Is it very different from your experiences in rural France?

France rekindled my passion for sourcing local produce. We buy our butter from a local dairy in 60kg blocks. I have a lady who supplies duck eggs to me only. I prefer local beef such as Ruby Red or South Devon that has been crossed with Charolais or Limousin; but if I don't like the meat, I change cut or change animal. Initially I did a lot of hoofing about, but now they come to me. I get wild mushrooms from the back of the naval college. It's so like France: you've got to take what comes in. It's like a pub blackboard - fresh is best. Dartmouth is on the Bay of Biscay. The boats come in with great mullet, bass, lovely brill and sole, and there's always mackerel. Most of the good turbot goes to Spain.
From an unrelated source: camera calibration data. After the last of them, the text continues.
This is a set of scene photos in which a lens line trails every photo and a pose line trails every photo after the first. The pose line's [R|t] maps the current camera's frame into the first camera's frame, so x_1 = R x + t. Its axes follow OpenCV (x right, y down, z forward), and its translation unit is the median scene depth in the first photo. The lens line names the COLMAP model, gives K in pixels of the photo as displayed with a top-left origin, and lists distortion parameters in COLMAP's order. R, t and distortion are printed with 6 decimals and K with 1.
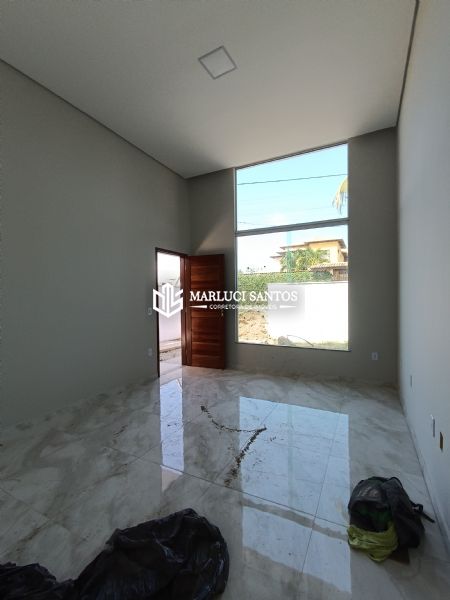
lens RADIAL K [[278.2, 0, 224.4], [0, 278.2, 303.5], [0, 0, 1]] dist [-0.006307, -0.002346]
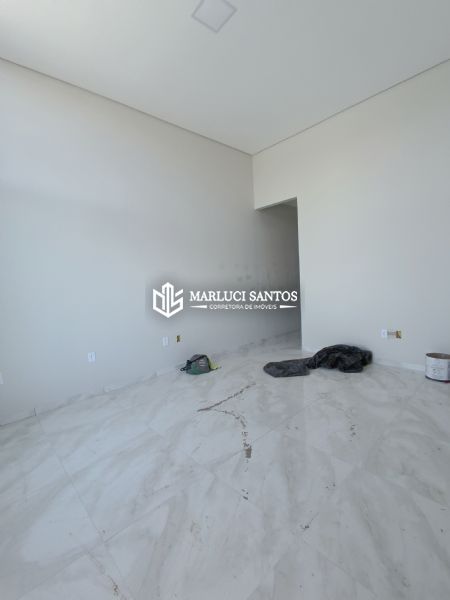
lens RADIAL K [[278.2, 0, 224.5], [0, 278.2, 295.1], [0, 0, 1]] dist [-0.006307, -0.002346]
pose [[-0.941858, 0.047108, 0.332694, -0.262162], [0.076186, 0.994277, 0.074899, -0.038728], [-0.327261, 0.095891, -0.940056, 1.631232]]
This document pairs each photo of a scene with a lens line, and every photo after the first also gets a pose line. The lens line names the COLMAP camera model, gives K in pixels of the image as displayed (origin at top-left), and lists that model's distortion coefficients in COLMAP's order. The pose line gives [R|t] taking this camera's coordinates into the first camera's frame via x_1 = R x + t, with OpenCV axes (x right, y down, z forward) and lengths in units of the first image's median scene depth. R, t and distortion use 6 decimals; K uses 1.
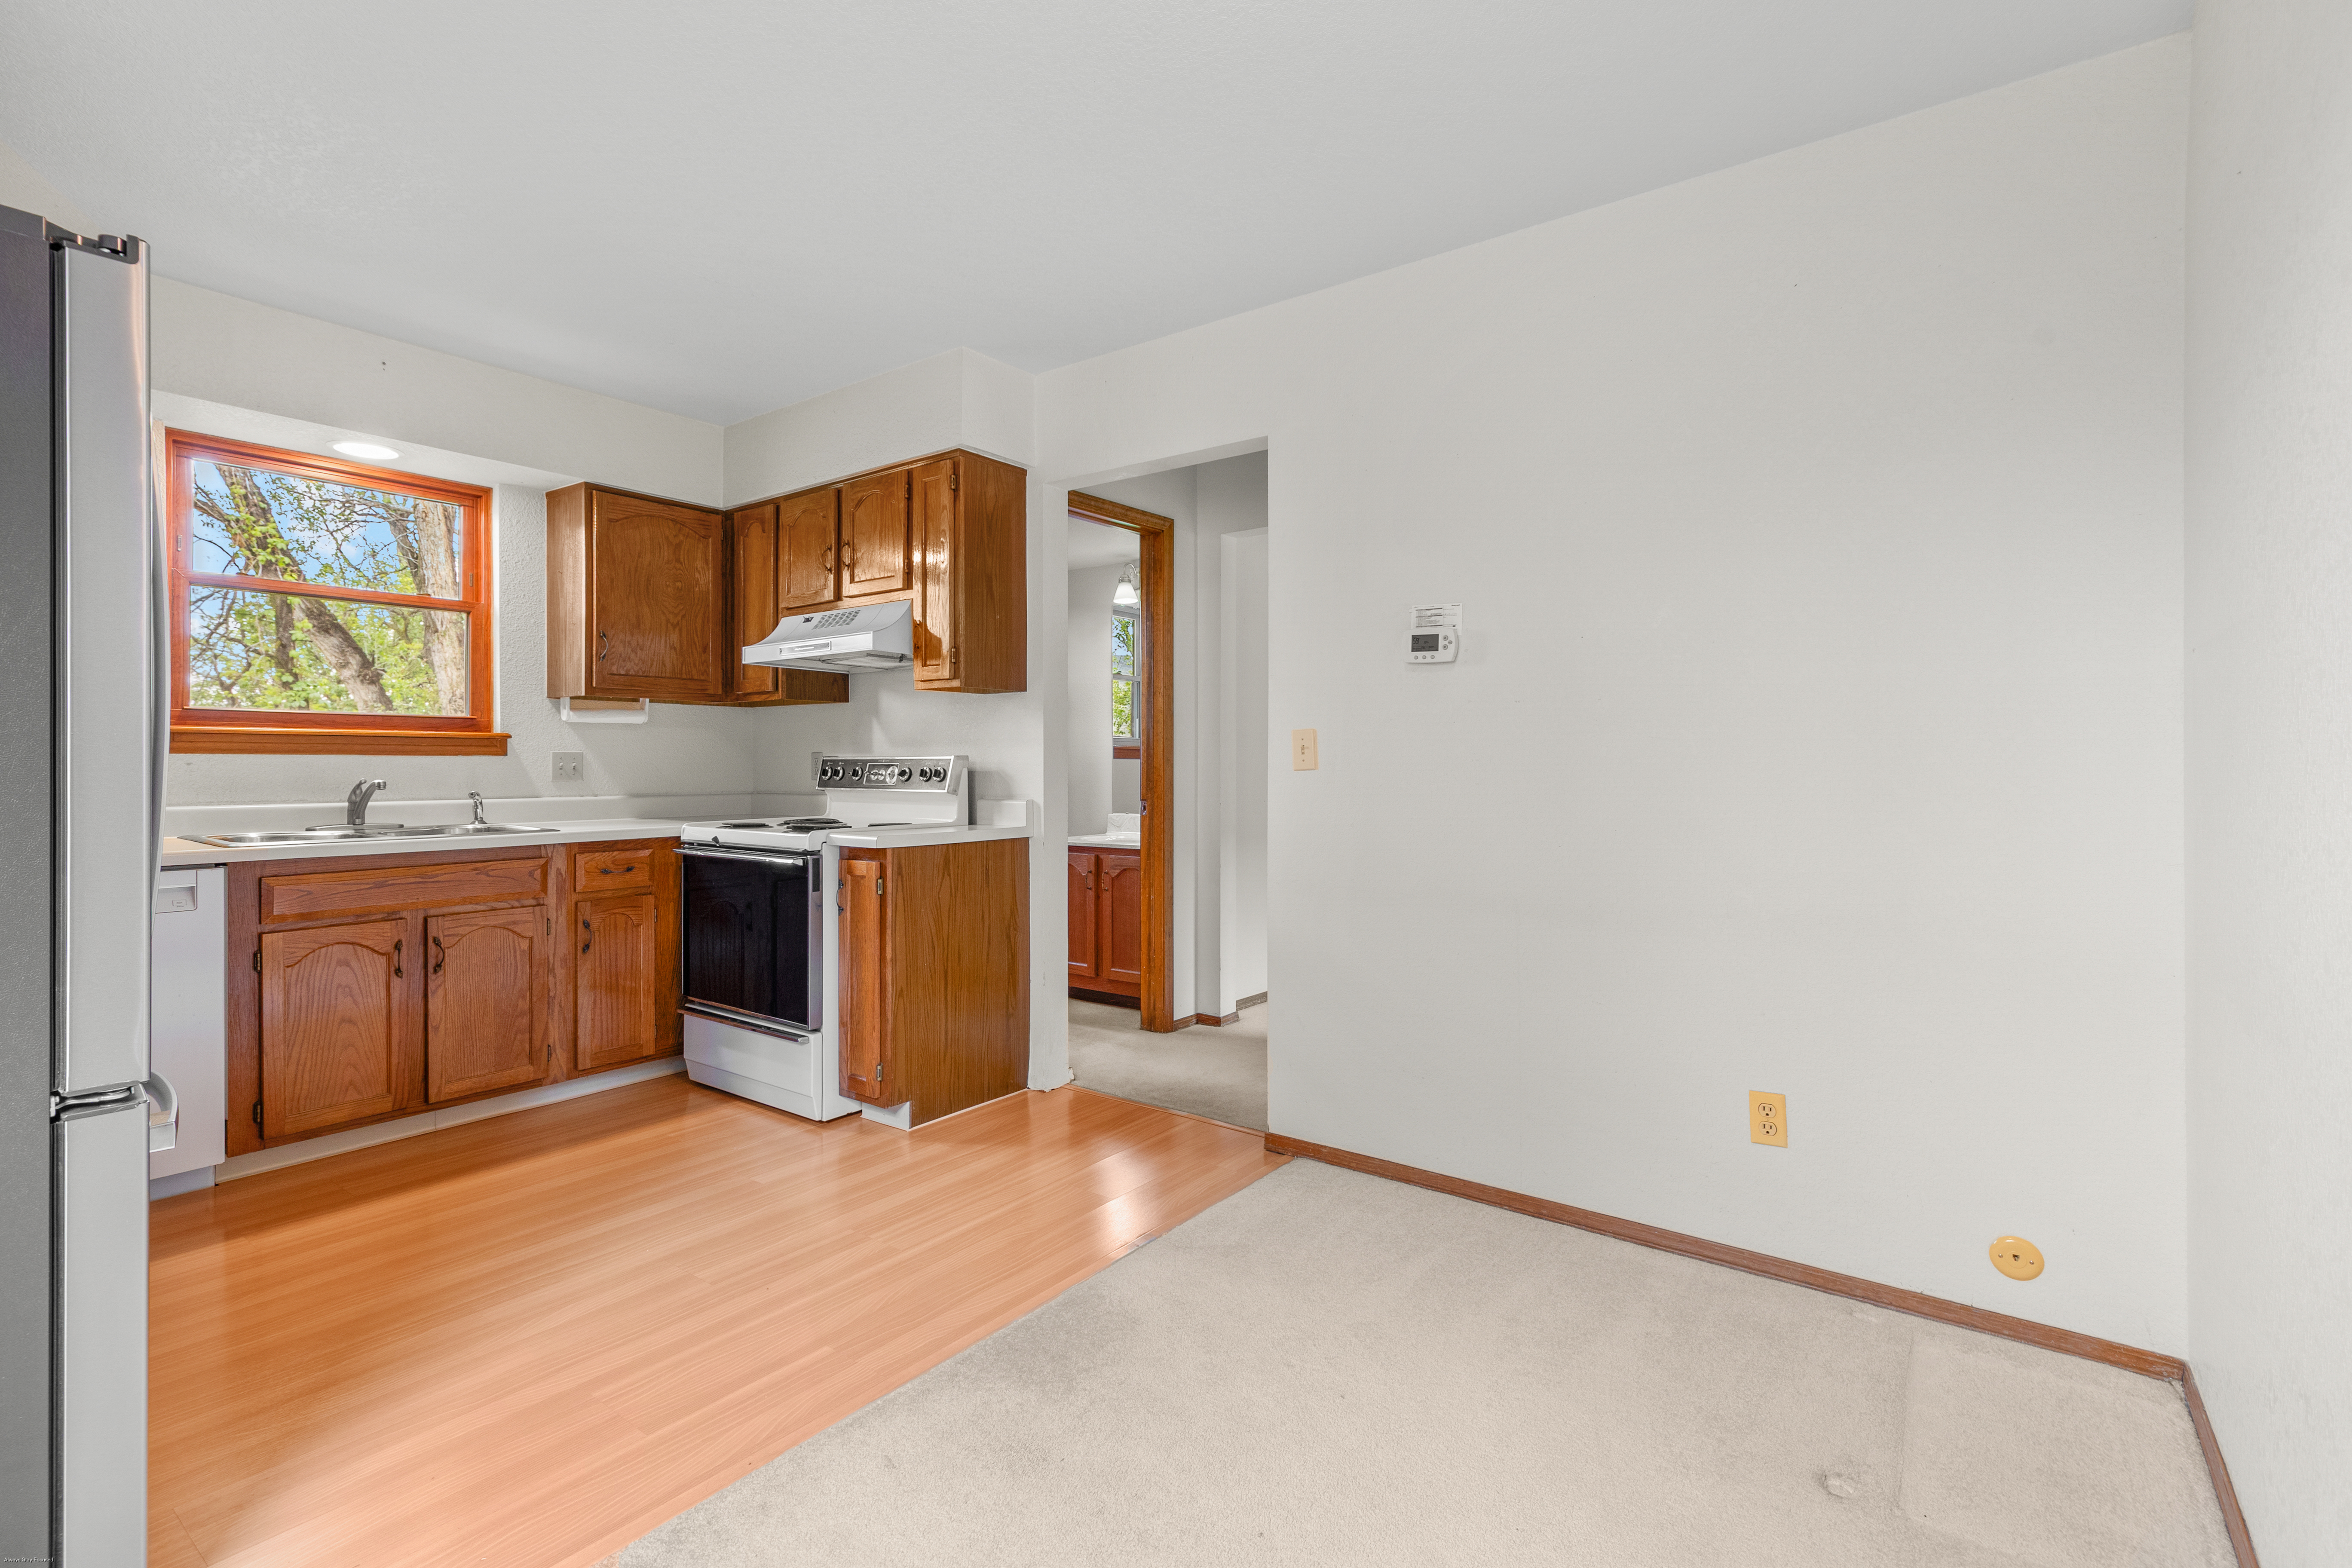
lens RADIAL K [[1092.9, 0, 1131.9], [0, 1092.9, 780.2], [0, 0, 1]] dist [0.000084, -0.000230]
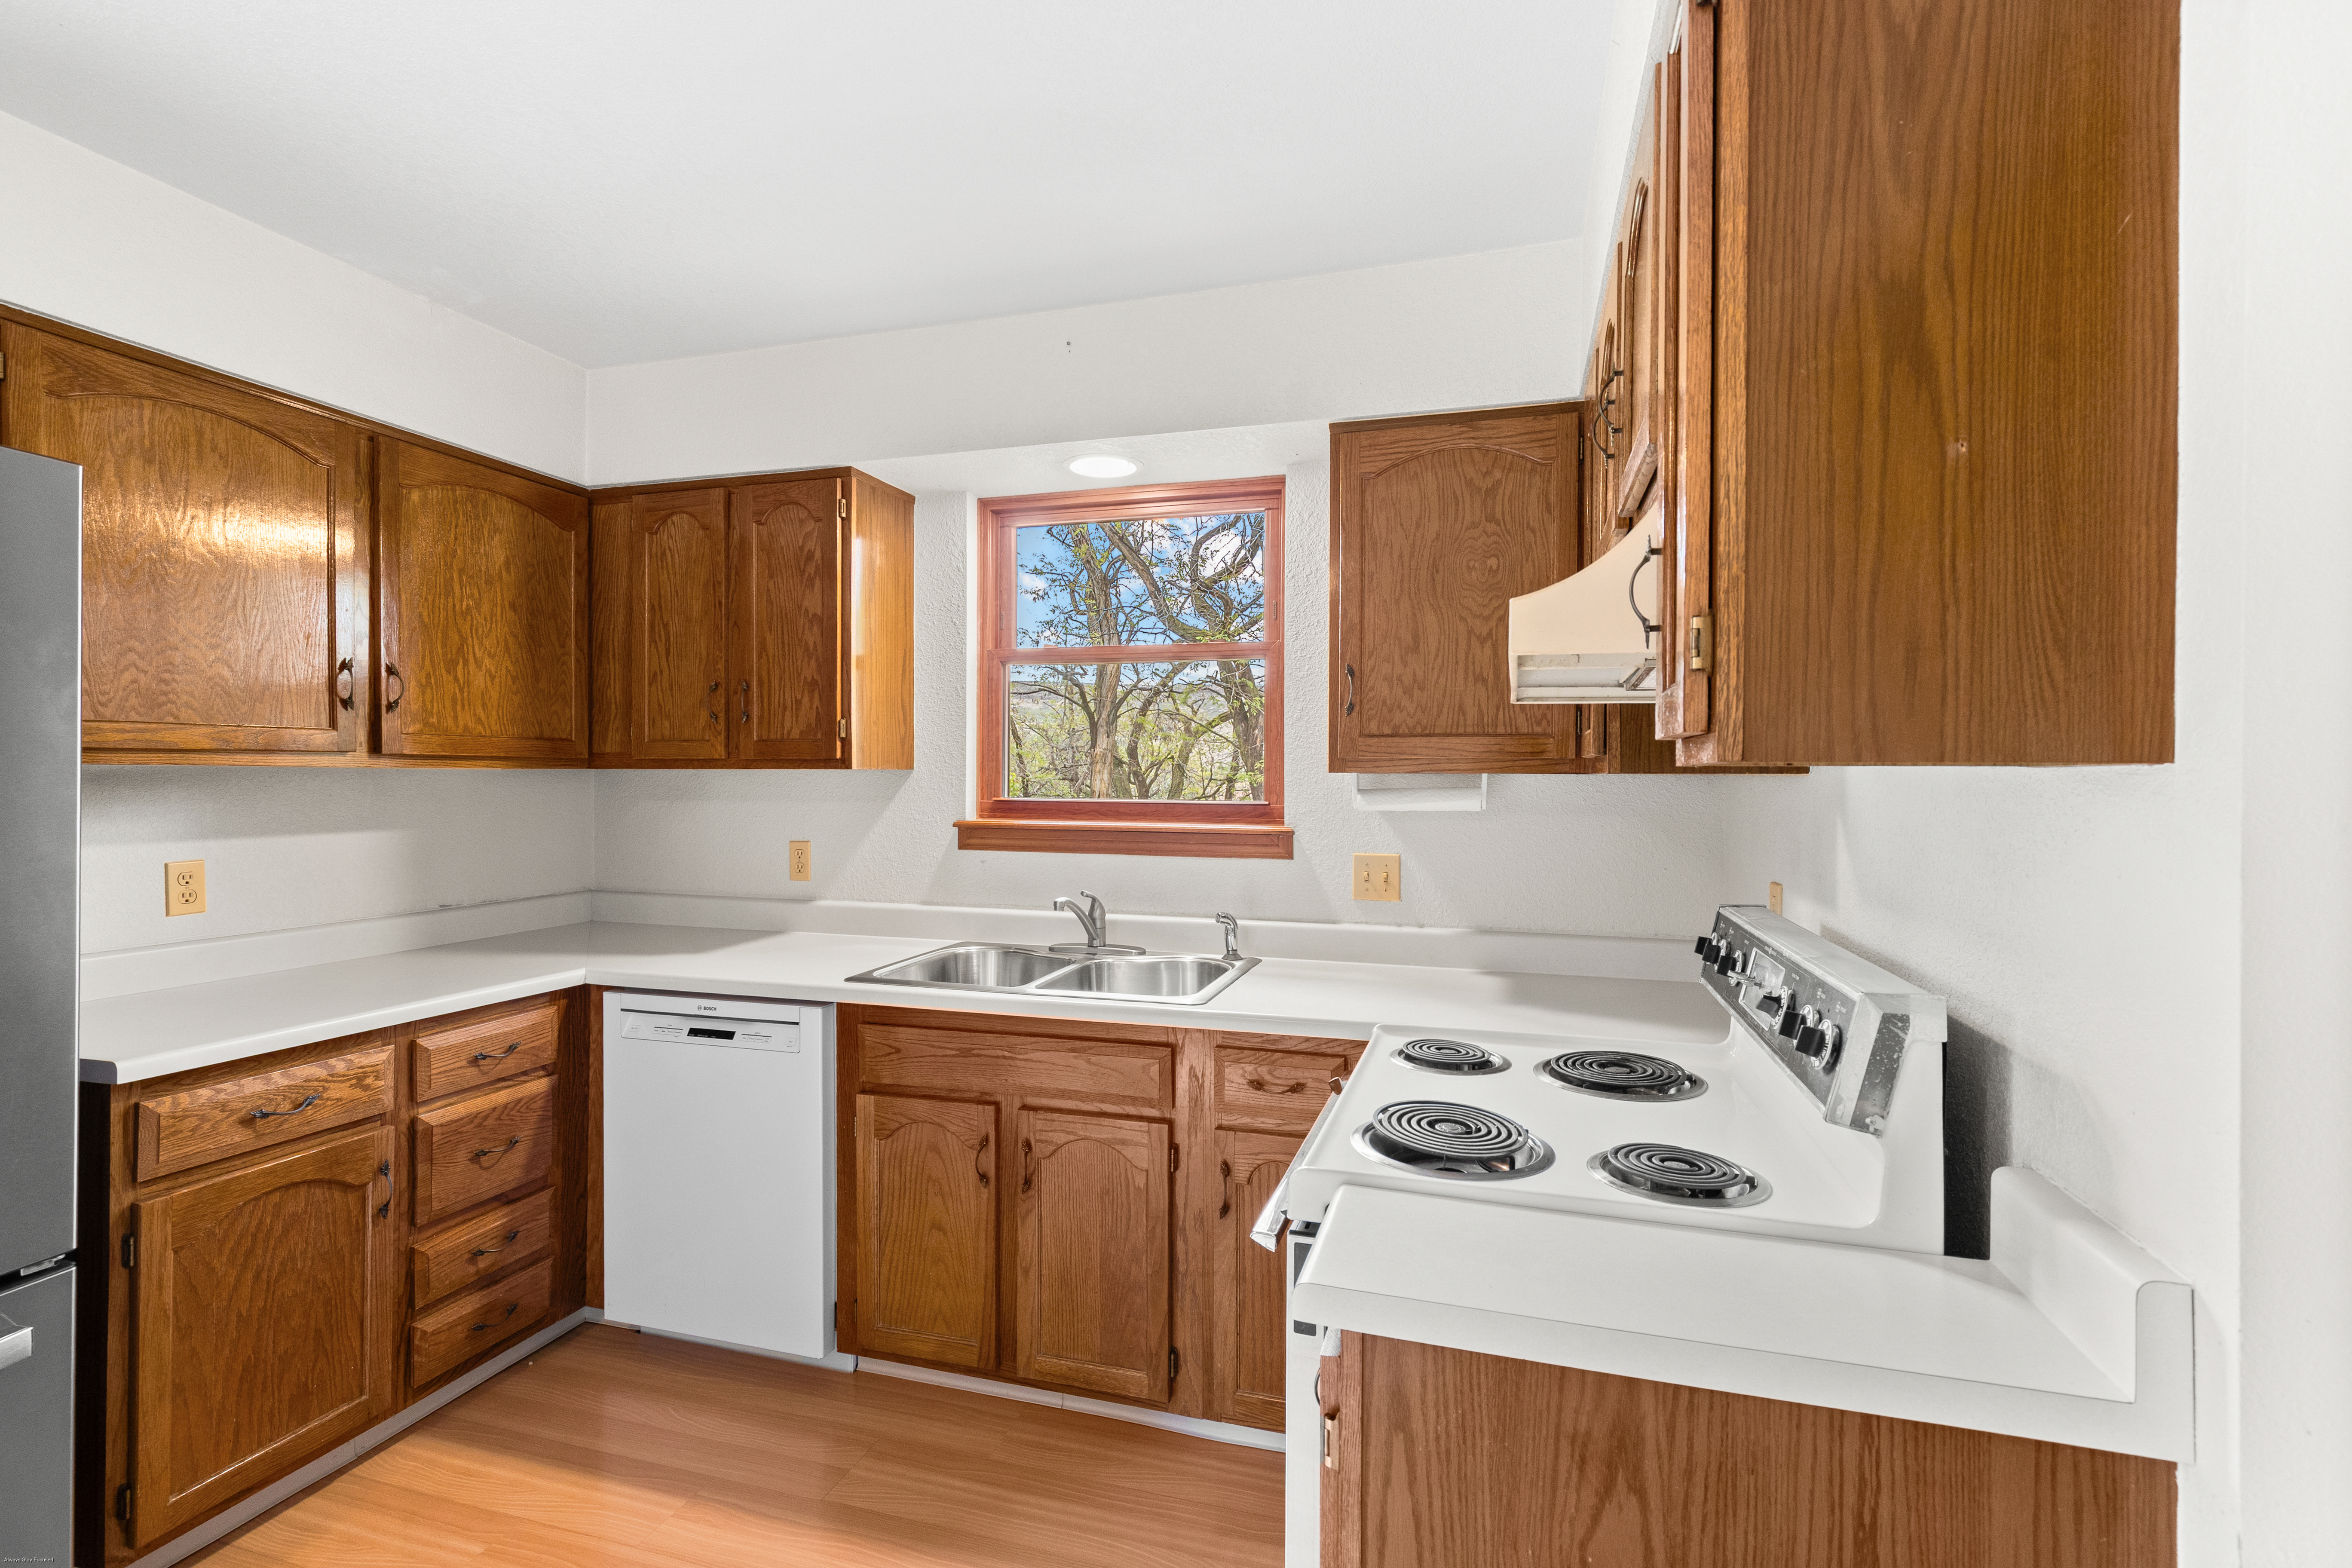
lens RADIAL K [[1061.4, 0, 1192.8], [0, 1061.4, 787.9], [0, 0, 1]] dist [0.002151, 0.000045]
pose [[0.379023, 0.008815, -0.925345, 0.022462], [-0.015132, 0.999880, 0.003327, -0.075925], [0.925264, 0.012741, 0.379111, 0.761057]]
There are 30 to 35 local varieties of fish off Brixham, but 75% of fish caught in local waters goes to Spain. Crab here is second to none, but you can't give away spider crabs - they're fabulous. I've agreed a price for lobster all year round, so it won't be more expensive on the menu in winter.

Television has been very good to you, but it hasn't always been the case. Did the expos on kitchen violence back in the '80s hurt you?

Unfair criticism still hurts. I felt a bit of a scapegoat, but I didn't lash back. And now I've learnt more about the tricks television editors can play. Other professions tend to close ranks, but chefs are not politically correct animals, we're not gentlemen in the navy' - we're all driven. It made me more

of a recluse. All the shutters went down looking at the hypocrisy. Don't forget, the year that the programme was aired, I'd won my second star, was voted Chef of the Year and won Restaurant of the Year.

Have you learnt any lessons?

I've learnt there's no love between colleagues, and that competition is not healthy. Indeed, we will use any means

to put one another out of business. It's definitely not a good industry. I wouldn't recommend it to my kids, but then I wouldn't do any other job. My other low point was moving to London and learning how much everything costs. I was employing a chef at 15,000 just to make amuse-gueules - insane!

So is the future looking rosy?

I'm making money, and I'm doing what I wanted to do. Last week we had an 18th birthday party upstairs, and downstairs an 80th birthday celebration. I thought, I've done it!', and it's the greatest buzz in the world. I see more of my family now than ever, and I'm much more involved. I missed out on the older girls, but now I can take a night off if I want to and I have much more contact. But it's not like rural France. There's much less pressure there - the two-hour lunch still exists. They do so little work, the country must be going broke.

You sound very contented. Is there anything else left to do?

I'd love to have a pub. Not a gastropub - somewhere that you can get a proper steak pie. I'm not content, I have to do more. I've only felt everything was fantastic three times in my life, and I always want more.

The New Angel, 2 South Embankment, Dartmouth, Devon TQ6 9BH, Tel: 01803 839 425, Fax: 01803 839 567

The new angel has just opened a small annexe with six luxurious bedrooms to become Dartmouth's highest-rated B&B (five diamonds), with breakfast cooked by a new angel chef.

John Burton-Race also runs a small cookery school for 8 to 10 people at a time only. He invites local suppliers to come and talk about their produce.

The wine list at the new angel contains around 120 bins, with 20 by the glass. A verre de vin system has been installed to maintain optimum quality. Wine suppliers include Charles Steevenson Wines, Enotria, T&W wines, Bill Baker and Yapp Brothers.